Prompt » Which lines below include the string "center"? Please show each one.

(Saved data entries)
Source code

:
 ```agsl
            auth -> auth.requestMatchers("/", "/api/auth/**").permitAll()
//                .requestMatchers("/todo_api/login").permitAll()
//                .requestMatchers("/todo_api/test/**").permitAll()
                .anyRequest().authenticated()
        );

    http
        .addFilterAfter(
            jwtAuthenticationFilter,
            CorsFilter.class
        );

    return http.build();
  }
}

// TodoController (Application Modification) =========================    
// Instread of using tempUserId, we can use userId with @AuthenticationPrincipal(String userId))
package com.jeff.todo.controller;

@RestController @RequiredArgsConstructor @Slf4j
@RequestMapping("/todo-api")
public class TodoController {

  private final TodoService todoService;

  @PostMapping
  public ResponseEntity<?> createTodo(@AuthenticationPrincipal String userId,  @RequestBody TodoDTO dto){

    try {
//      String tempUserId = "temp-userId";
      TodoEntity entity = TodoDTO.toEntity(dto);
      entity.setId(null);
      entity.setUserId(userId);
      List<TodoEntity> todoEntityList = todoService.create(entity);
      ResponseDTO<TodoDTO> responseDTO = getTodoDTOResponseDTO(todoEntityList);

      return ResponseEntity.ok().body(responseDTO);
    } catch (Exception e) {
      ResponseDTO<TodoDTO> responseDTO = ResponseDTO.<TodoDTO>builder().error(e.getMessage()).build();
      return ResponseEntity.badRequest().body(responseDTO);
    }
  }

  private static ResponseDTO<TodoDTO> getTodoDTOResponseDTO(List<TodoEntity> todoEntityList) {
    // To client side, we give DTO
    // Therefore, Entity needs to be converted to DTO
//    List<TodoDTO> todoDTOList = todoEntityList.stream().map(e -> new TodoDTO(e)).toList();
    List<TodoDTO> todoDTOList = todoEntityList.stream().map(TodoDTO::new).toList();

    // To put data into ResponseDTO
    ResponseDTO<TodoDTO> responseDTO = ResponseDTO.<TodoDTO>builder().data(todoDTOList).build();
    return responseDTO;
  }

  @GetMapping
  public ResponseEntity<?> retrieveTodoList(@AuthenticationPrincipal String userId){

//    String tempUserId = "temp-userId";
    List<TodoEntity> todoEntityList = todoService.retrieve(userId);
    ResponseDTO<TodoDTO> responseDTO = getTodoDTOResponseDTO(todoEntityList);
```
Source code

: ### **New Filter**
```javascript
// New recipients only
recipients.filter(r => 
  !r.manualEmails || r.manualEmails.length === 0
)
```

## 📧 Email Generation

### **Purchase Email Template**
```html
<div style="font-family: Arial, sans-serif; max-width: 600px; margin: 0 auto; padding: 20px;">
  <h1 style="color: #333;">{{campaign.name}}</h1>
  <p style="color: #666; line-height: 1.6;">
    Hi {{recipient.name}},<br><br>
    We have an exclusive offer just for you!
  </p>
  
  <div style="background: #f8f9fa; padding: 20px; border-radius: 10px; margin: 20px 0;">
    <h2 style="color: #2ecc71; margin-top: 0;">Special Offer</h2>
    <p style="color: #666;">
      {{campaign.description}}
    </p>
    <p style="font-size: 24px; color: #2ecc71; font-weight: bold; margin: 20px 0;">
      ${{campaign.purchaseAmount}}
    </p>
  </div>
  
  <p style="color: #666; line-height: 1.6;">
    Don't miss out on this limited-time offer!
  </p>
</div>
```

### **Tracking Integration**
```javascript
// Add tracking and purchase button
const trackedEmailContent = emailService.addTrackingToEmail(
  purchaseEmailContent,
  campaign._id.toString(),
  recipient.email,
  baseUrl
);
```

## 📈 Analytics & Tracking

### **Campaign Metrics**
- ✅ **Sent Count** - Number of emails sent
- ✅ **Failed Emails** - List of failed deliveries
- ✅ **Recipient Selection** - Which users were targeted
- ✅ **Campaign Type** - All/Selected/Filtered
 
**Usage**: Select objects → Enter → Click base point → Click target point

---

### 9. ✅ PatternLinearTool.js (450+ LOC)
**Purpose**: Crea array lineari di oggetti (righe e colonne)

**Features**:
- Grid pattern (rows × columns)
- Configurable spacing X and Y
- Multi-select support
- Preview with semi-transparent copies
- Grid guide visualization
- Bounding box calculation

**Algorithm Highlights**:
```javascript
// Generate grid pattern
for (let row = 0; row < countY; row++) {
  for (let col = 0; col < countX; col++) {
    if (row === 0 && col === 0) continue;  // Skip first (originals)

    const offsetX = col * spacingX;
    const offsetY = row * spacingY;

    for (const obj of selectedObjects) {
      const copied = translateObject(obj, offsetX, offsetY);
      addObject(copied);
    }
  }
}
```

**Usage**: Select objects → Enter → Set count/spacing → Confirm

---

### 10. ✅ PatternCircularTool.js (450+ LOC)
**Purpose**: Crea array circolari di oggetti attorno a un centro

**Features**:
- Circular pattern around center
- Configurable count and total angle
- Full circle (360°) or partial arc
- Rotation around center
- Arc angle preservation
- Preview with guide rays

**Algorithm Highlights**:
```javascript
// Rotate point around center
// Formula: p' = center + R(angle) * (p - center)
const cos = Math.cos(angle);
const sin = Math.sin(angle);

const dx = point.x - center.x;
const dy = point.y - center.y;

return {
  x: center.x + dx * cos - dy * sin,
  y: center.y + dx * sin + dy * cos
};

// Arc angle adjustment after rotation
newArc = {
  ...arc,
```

Exercise response »
- Circular pattern around center
- Rotation around center
// Rotate point around center
// Formula: p' = center + R(angle) * (p - center)
const dx = point.x - center.x;
const dy = point.y - center.y;
  x: center.x + dx * cos - dy * sin,
  y: center.y + dx * sin + dy * cos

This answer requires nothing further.